WHAT THE TASK REQUIRES
Update everything from the line containing "guess not. Why" down to the line containing "don't know anything" by changing "looked away" to "glanced away" and keeping all else the same. Return only those lines.
━━━━━ MATERIAL SHOWN ━━━━━
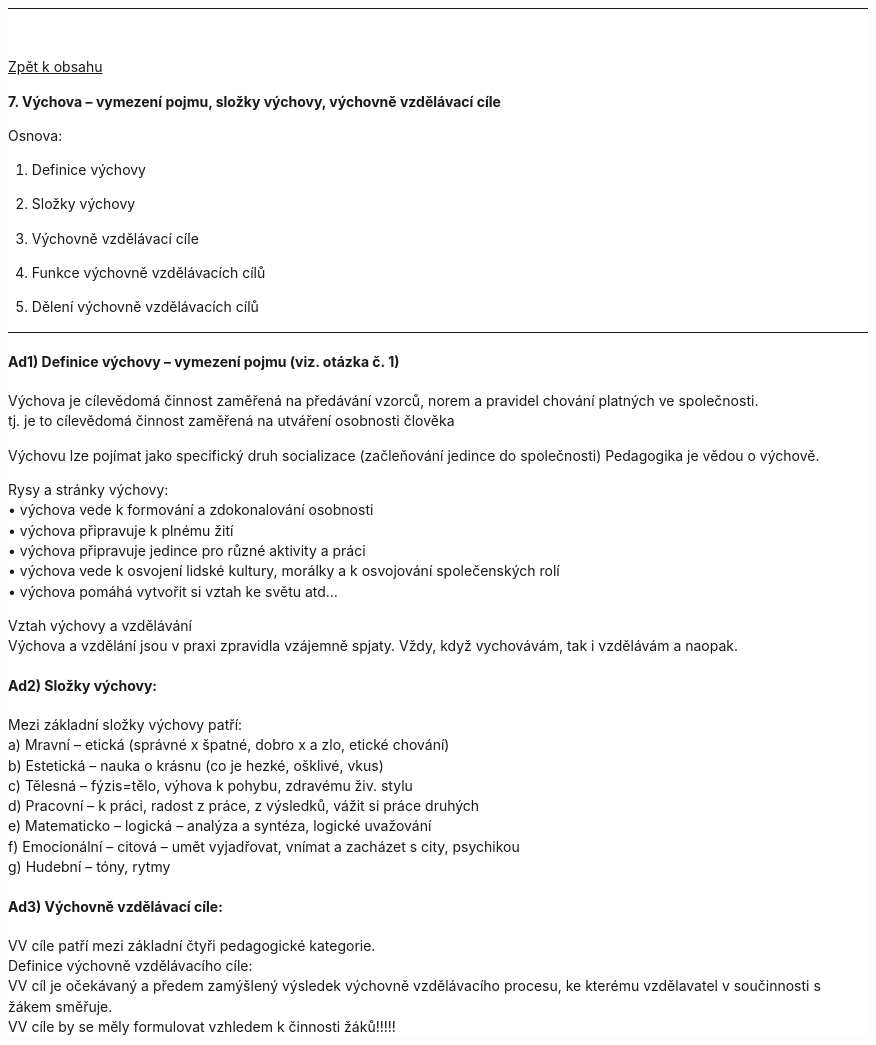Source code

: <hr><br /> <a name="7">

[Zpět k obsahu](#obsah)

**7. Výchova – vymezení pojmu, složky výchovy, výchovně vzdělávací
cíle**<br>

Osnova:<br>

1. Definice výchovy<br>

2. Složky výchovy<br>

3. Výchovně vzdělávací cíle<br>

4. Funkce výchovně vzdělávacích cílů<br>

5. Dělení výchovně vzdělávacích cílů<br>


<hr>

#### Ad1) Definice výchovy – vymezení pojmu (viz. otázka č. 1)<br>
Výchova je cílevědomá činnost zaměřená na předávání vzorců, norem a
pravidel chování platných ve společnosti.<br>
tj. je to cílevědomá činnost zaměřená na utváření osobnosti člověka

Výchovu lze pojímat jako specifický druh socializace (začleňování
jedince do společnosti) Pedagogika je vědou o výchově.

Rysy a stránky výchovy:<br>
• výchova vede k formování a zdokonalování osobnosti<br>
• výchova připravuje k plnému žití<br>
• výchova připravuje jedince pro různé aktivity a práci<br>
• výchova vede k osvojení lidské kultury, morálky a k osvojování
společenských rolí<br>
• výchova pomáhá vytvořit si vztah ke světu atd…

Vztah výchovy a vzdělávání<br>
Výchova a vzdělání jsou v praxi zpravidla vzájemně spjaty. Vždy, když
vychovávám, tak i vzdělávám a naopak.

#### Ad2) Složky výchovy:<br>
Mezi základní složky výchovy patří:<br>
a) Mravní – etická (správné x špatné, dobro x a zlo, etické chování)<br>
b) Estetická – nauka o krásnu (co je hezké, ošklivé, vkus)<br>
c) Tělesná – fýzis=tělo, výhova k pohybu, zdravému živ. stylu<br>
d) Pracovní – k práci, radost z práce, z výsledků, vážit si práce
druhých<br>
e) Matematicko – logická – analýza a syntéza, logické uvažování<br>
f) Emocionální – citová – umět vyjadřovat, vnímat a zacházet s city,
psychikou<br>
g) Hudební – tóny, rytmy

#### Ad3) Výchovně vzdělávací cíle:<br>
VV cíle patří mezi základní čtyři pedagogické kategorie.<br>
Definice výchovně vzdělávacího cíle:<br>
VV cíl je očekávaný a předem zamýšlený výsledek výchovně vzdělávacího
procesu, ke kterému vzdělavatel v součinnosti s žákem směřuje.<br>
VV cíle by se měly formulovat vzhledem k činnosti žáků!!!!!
━━━━━
━━━━━ MATERIAL SHOWN ━━━━━
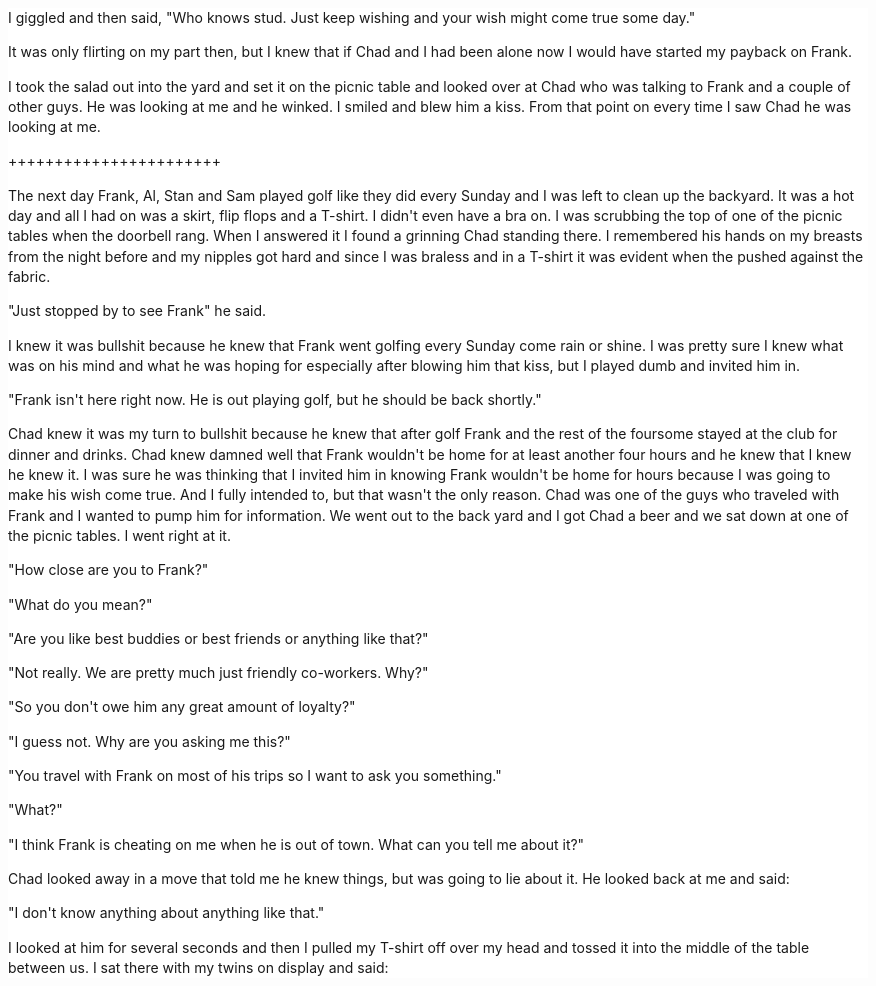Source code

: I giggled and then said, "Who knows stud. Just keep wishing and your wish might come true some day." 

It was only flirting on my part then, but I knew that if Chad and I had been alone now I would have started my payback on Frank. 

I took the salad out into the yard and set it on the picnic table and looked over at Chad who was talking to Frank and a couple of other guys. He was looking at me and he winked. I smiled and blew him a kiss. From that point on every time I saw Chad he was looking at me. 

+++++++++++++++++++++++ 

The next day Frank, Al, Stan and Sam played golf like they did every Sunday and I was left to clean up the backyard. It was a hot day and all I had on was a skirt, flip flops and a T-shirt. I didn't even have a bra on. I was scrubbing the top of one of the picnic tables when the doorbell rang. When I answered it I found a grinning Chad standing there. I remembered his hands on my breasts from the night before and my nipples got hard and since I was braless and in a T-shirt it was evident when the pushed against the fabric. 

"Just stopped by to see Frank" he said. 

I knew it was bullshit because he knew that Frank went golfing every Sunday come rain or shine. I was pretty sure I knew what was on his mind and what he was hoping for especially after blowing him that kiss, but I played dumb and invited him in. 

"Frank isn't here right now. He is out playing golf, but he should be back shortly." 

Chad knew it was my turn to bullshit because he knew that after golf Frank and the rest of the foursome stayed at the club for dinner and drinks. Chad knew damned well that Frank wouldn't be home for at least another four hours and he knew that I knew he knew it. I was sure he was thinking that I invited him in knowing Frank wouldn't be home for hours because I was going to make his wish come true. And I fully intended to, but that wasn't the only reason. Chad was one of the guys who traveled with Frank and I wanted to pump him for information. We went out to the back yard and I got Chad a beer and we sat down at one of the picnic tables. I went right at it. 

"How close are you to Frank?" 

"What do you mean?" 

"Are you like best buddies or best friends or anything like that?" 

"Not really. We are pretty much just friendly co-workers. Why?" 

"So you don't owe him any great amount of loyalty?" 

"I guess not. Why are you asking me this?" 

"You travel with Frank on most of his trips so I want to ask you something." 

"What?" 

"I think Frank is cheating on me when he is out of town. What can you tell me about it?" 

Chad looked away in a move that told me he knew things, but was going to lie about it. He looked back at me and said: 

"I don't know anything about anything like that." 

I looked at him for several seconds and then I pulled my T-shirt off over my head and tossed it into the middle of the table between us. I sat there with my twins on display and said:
━━━━━
OUTPUT FOR THIS EXERCISE
"I guess not. Why are you asking me this?" 

"You travel with Frank on most of his trips so I want to ask you something." 

"What?" 

"I think Frank is cheating on me when he is out of town. What can you tell me about it?" 

Chad glanced away in a move that told me he knew things, but was going to lie about it. He looked back at me and said: 

"I don't know anything about anything like that." 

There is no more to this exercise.